- [Problems to work on]:
a) Name every store that appears as a column in the monthly summary table of the sales-report notebook.
b) Copy the part of the sales-report notebook between "import pandas as" and "parts.append(part)", inclusive.

In [1]:
from pathlib import Path
import os

import pandas as pd

In [2]:
# Directory of this file
this_dir = os.getcwd()

In [3]:
# Read in all files
parts = []

for file in Path(this_dir).rglob('*.xls*') :
    print(f'Reading {file.name}')
    part = pd.read_excel(file)
    parts.append(part)

Reading sales_report_openpyxl.xlsx
Reading February.xlsx
Reading August.xlsx
Reading April.xlsx
Reading June.xlsx
Reading October.xlsx
Reading September.xlsx
Reading July.xlsx
Reading January.xlsx
Reading May.xlsx
Reading November.xlsx
Reading December.xlsx
Reading March.xlsx
Reading October.xls
Reading September.xls
Reading April.xls
Reading June.xls
Reading January.xls
Reading July.xls
Reading February.xls
Reading December.xls
Reading August.xls
Reading November.xls
Reading March.xls
Reading May.xls


In [4]:
# Combine the DataFrames from each file into a single DataFrame
df = pd.concat(parts)

In [5]:
# Pivot each store into a column and sum up all transactions per date
pivot = pd.pivot_table(df, 
                       index="transaction_date", columns="store",
                       values="amount", aggfunc="sum")

In [6]:
# Resample to end of month and assign an index name
summary = pivot.resample("M").sum()
summary.index.name = "Month"

In [7]:
summary.head()

store,Boston,Chicago,Las Vegas,New York,San Francisco,Washington DC
Month,Unnamed: 1_level_1,Unnamed: 2_level_1,Unnamed: 3_level_1,Unnamed: 4_level_1,Unnamed: 5_level_1,Unnamed: 6_level_1
2019-01-31,21784.1,51187.7,23012.75,49872.85,58629.85,14057.6
2019-02-28,21454.9,52330.85,25493.1,46669.85,55218.65,15235.4
2019-03-31,20043.0,48897.25,23451.1,41572.25,52712.95,14177.05
2019-04-30,18791.05,47396.35,22710.15,41714.3,49324.65,13339.15
2019-05-31,18036.75,45117.05,21526.55,40610.4,47759.6,13147.1


In [8]:
# Sort columns by total revenue
summary = summary.loc[:, summary.sum().sort_values().index]

In [9]:
# Add row total
summary.loc[:, "Total"] = summary.sum(axis=1)

In [10]:
# Add column total
summary.loc['Total'] = summary.sum()

# Write summary report to Excel file

In [11]:
# DataFrame position and number of rows/columns
# xlsxwriter uses 0-based indices
startrow, startcol = 2, 1
nrows, ncols = summary.shape

In [12]:
with pd.ExcelWriter(Path(this_dir)/"sales_report_xlsxwriter.xlsx",
                   engine="xlsxwriter", datetime_format="mmm yy") as writer:    
    summary.to_excel(writer, sheet_name="Sheet1",
                    startrow=startrow, startcol=startcol)
    
    # Get xlsxwriter book and sheet object
    book = writer.book
    sheet = writer.sheets["Sheet1"]
    
    # Set title
    title_format = book.add_format({"bold": True, "size": 24})
    sheet.write(0, startcol, "Sales Report", title_format)
    
    # Sheet formatting
    # 2 = hide on screen and when printing
    sheet.hide_gridlines(2)
    
    # Format the DataFrame with
    # - number format
    # - column width
    # - conditional formatting
    number_format = book.add_format({"num_format": "#,##0",
                                     "align": "center"})
    below_target_format = book.add_format({"font_color": "#E93423"})

- [Data extract]:
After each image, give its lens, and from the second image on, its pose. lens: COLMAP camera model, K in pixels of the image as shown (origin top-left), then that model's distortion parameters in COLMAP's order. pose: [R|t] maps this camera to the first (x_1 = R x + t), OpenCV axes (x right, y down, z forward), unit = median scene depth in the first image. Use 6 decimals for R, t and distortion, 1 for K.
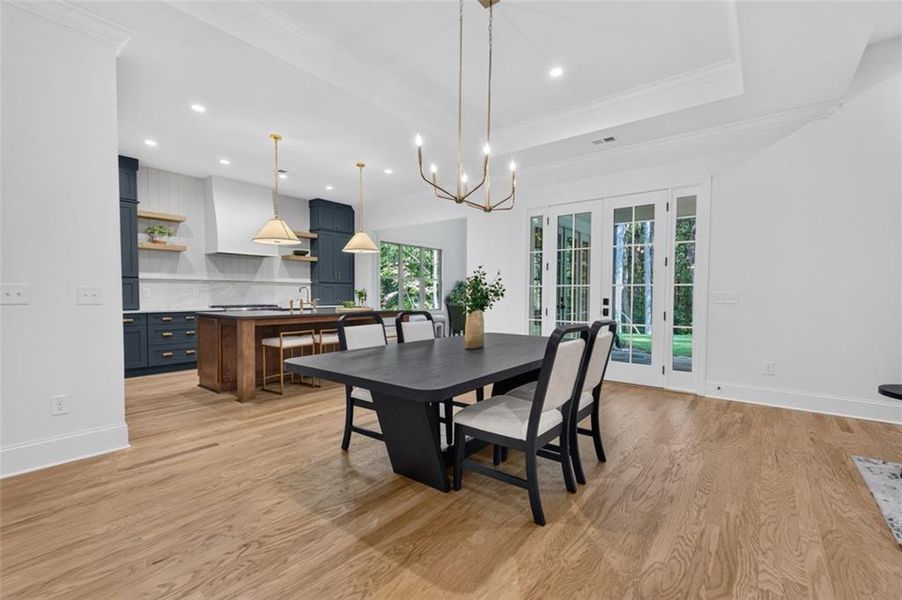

- [Answers to the tasks]:
a) Boston, Chicago, Las Vegas, New York, San Francisco, Washington DC

b)
import pandas as pd

In [2]:
# Directory of this file
this_dir = os.getcwd()

In [3]:
# Read in all files
parts = []

for file in Path(this_dir).rglob('*.xls*') :
    print(f'Reading {file.name}')
    part = pd.read_excel(file)
    parts.append(part)